LISTA DE EXERCÍCIOS -
a) Segundo o texto sobre a proposta de paz para a Ucrânia, em que dia o rascunho de 28 pontos foi vazado pelo governo Trump?
b) Liste todos os países e blocos de países citados pelo nome no texto sobre a proposta de paz para a Ucrânia.
c) Escreva a continuação do texto sobre a proposta de paz de 28 pontos, começando logo depois da última frase dele.

TEXTO DA PÁGINA -
○ ○ ○

“Proposta de Paz”de Putin-Trump (rendição da Ucrânia): retrato da crise da ordem imperialista mundial
28 pontos: uma Lista de Desejos de Putin, EUA lucrando com a rapina e um tapa na cara da União Européia
Em 20 de novembro, uma semana antes do tradicional feriado de Ação de Graças nos EUA, foi “vazado” pelo Governo Donald Trump um “rascunho” de “Proposta de Paz”, contendo 28 pontos, apresentado como uma proposta para pôr fim à guerra na Ucrânia. A invasão da fronteira ucraniana pelas tropas de Putin está perto de completar quatro anos (fevereiro de 2022), mas os conflitos nas regiões de fronteira entre os países já duram mais de uma década.
Esse “Rascunho” estava longe de ser alguma tentativa real de mediação, minimamente equilibrado e que pudesse servir de ponto de partida para um processo real de negociação. Seus 28 pontos apresentados foram definidos por grande parte da imprensa internacional como uma “Lista de Desejos” do regime Putin.

○ ○ ○

DADOS FORNECIDOS -
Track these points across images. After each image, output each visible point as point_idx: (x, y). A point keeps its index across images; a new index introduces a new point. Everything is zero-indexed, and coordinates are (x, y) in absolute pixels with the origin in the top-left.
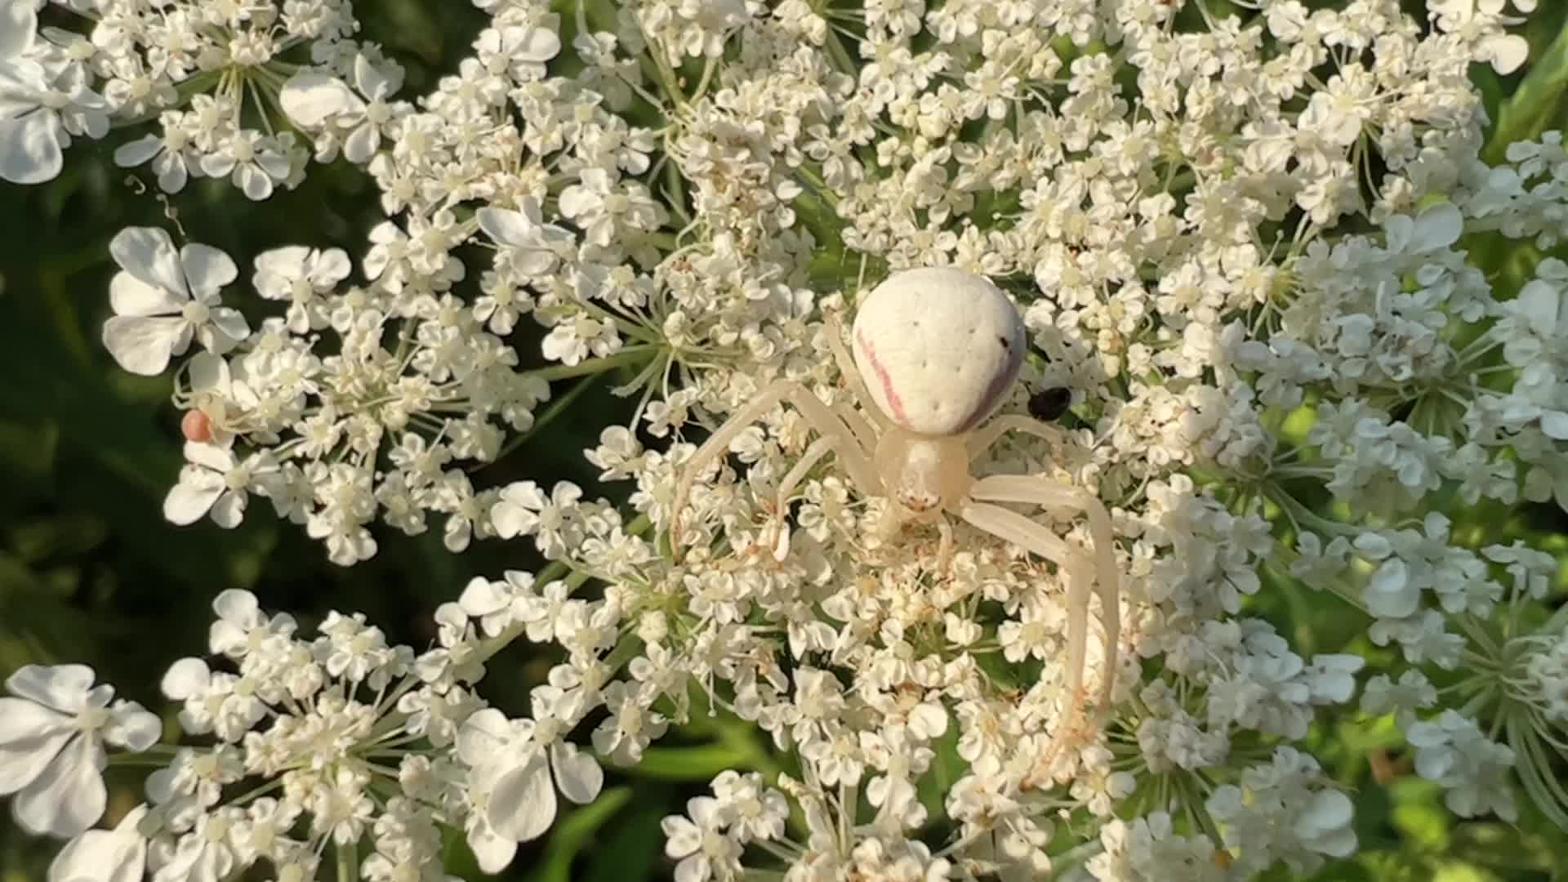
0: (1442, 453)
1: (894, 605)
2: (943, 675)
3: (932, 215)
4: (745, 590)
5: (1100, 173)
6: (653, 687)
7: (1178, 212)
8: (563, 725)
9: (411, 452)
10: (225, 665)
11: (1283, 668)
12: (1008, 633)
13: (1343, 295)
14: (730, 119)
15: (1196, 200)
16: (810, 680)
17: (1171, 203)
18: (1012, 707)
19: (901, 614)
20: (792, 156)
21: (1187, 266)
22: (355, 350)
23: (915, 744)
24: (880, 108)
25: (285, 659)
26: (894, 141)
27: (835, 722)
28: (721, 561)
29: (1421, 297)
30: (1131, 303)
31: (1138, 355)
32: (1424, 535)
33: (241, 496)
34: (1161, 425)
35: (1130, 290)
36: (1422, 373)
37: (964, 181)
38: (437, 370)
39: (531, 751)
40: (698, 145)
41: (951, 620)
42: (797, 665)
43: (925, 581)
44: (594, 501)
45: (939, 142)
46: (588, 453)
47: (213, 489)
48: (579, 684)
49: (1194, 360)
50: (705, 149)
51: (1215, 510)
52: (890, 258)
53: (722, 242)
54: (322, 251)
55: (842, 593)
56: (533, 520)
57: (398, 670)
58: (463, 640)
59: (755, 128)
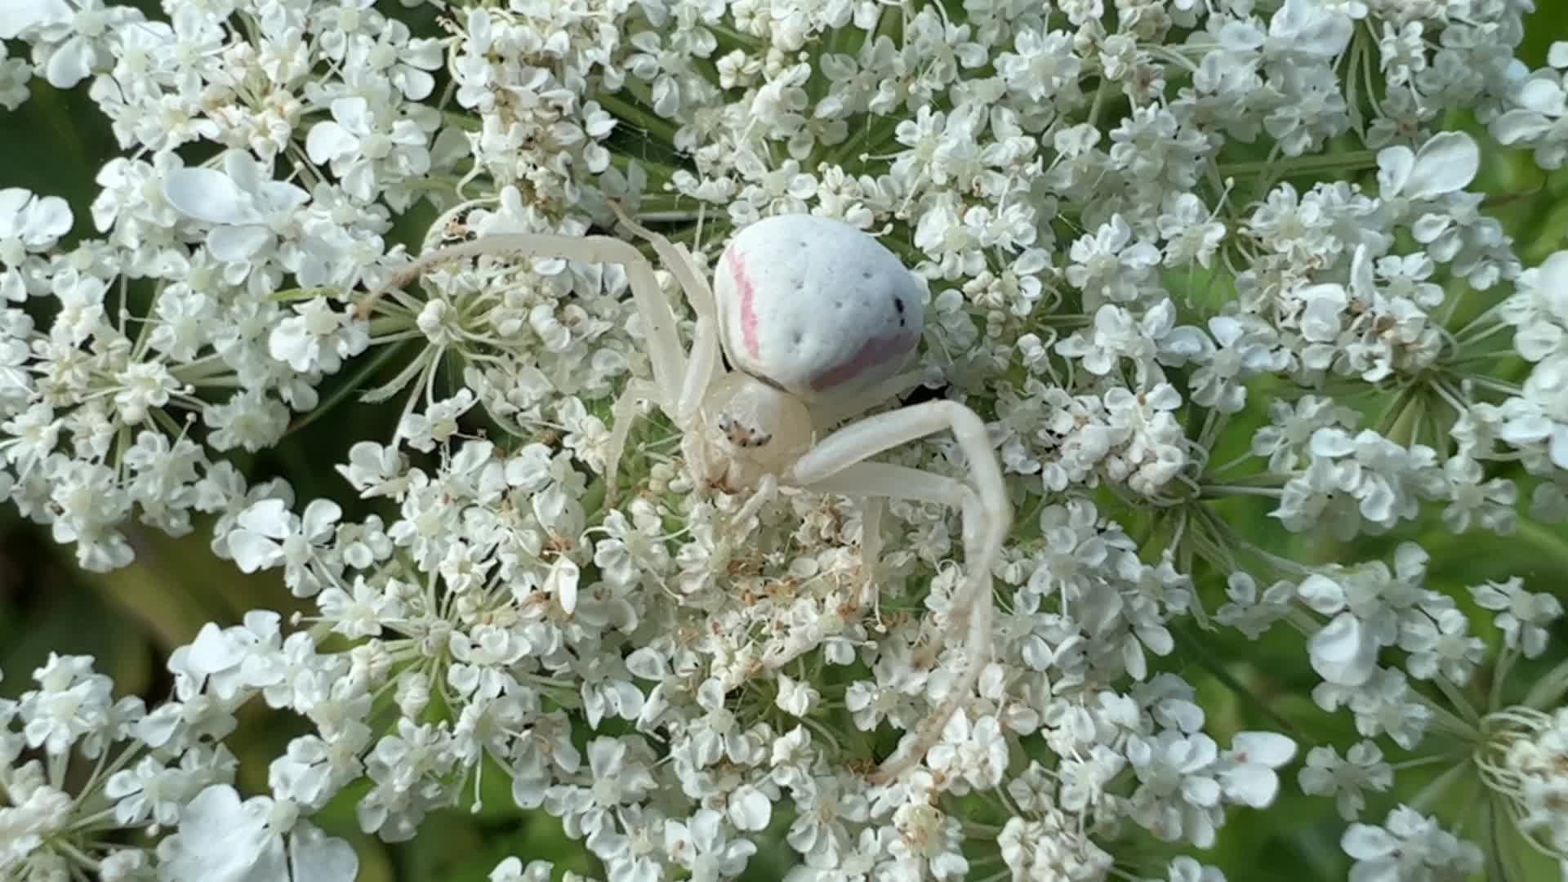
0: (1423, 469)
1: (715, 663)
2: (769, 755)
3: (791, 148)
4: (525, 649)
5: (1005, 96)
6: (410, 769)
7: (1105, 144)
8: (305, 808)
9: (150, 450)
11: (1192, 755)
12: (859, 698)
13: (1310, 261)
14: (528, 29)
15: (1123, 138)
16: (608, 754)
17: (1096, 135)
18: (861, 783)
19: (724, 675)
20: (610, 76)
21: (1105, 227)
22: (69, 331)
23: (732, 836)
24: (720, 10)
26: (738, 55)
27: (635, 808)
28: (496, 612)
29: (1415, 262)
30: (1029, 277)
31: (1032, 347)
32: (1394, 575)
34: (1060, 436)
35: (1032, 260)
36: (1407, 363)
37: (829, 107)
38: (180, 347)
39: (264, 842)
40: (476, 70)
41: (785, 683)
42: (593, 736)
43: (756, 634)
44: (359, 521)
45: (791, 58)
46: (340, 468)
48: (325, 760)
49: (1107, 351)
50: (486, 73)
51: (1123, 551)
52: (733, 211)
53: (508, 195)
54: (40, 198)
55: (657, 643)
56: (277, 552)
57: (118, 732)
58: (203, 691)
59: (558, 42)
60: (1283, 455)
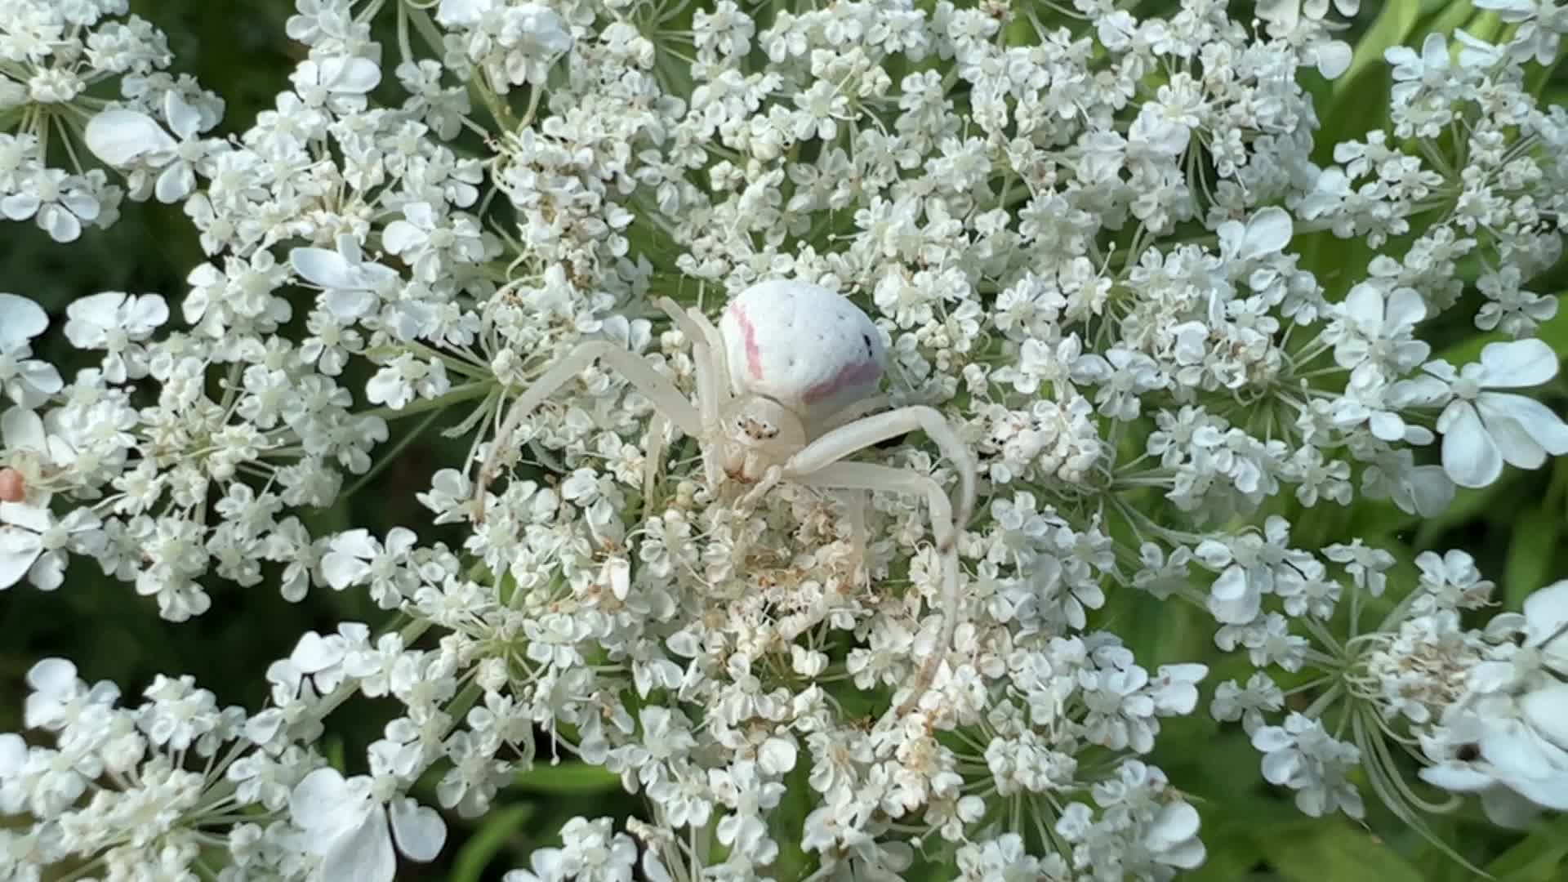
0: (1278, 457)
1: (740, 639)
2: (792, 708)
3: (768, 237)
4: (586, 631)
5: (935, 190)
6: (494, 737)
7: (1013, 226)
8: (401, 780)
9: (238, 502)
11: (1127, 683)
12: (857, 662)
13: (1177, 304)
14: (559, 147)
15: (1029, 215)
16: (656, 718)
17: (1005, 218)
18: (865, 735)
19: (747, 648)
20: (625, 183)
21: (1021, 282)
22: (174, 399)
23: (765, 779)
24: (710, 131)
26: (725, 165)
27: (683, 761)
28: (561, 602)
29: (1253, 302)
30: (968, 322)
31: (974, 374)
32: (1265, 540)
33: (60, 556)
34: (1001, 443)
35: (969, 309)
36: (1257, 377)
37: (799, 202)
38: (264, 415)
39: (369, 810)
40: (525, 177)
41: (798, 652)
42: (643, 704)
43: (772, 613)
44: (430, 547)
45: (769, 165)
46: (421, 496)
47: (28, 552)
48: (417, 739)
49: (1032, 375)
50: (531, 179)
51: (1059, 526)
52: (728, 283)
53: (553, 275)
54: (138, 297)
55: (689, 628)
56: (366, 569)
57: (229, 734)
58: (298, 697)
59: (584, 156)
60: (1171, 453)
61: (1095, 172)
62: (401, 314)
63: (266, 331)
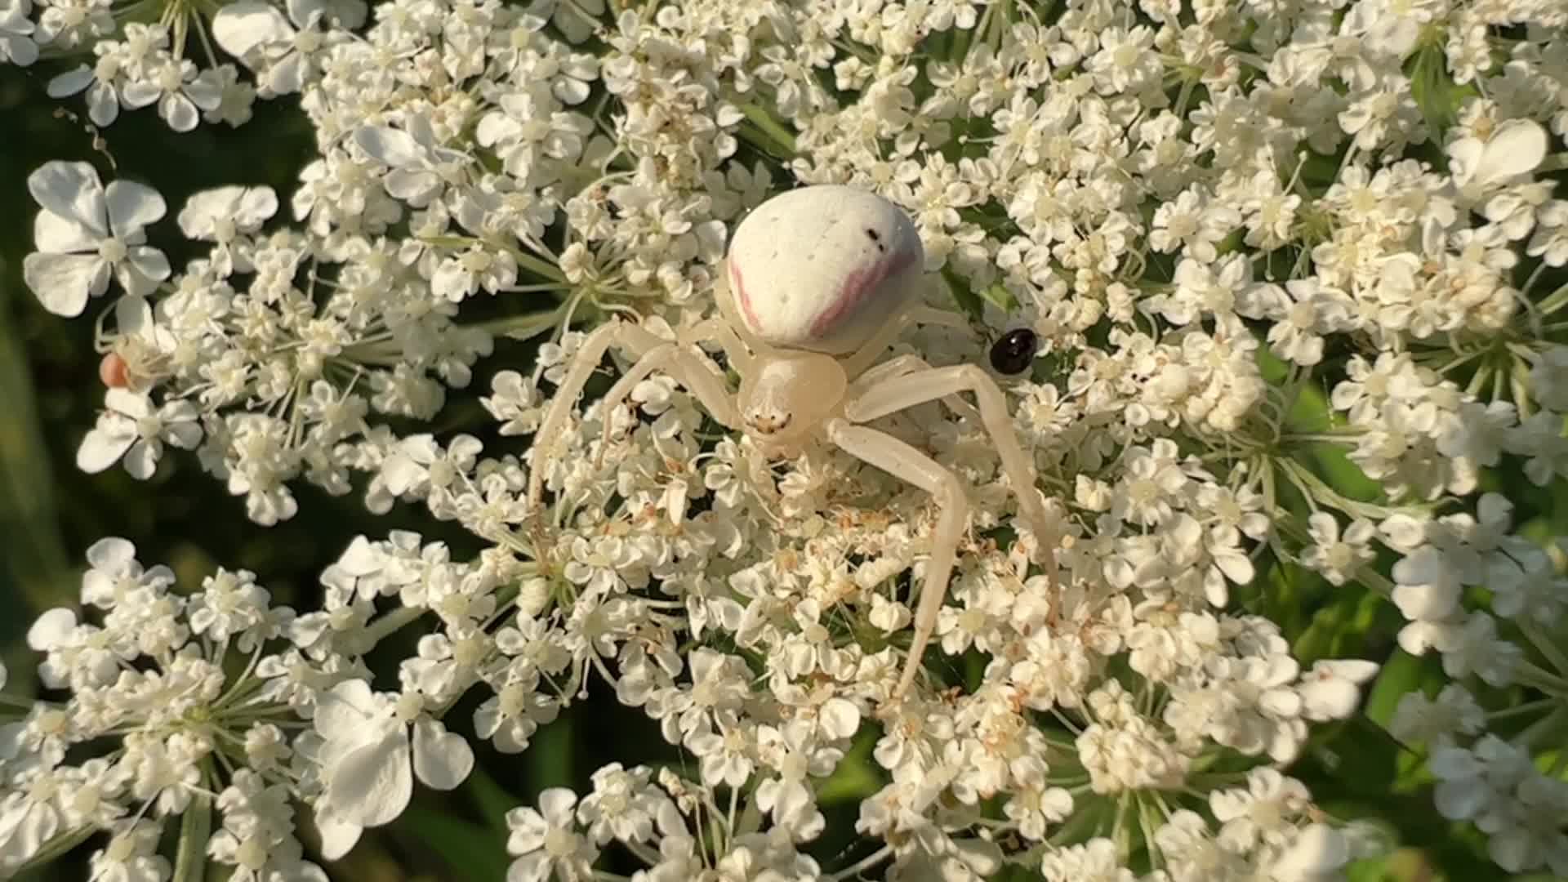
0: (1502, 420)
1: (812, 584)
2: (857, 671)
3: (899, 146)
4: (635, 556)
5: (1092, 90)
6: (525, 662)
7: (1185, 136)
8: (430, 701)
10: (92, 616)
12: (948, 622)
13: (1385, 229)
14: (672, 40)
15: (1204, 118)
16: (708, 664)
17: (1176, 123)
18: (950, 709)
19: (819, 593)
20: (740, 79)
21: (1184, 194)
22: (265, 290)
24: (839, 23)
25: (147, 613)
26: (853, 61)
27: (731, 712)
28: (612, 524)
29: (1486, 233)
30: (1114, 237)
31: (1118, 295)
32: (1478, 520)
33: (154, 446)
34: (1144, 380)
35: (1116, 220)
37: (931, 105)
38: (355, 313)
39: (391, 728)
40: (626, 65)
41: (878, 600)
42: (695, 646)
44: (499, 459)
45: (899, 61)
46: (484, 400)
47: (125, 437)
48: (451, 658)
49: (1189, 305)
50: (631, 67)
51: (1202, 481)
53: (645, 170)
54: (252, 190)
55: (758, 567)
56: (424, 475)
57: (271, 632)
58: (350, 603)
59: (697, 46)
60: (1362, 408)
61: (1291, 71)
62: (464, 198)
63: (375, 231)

○ ○ ○

RESPOSTAS ESCRITAS -
a) Em 20 de novembro.

b) Ucrânia, EUA e União Européia.

c)
Na questão territorial, a proposta não apenas entrega à Rússia todas as áreas por eles ocupadas atualmente – mas ainda transfere para Moscou outras que estão sob controle militar ucraniano, como cerca de 15% da região de Donetsk, além de partes da região do Donbass (no Leste do país), incluindo o reconhecimento internacional da Criméia, Luhansk e Donetsk como russas. Mais que isso, a Ucrânia ficaria obrigada a limitar seu exército a até 600 mil integrantes, significativamente menor do que é hoje. Vale lembrar que a Ucrânia também “herdou” armamentos nucleares da antiga URSS, mas os entregou a Moscou no “Acordo de Budapeste” (1994), sob as garantias de Rússia e EUA de que teria sua soberania garantida por esses países. Até na guerra de narrativas o rascunho reflete a política de Putin: exigindo que cessem “as perseguições às populações de cultura russa” no que restar da Ucrânia e o “fim da propaganda neonazista” por aquele país.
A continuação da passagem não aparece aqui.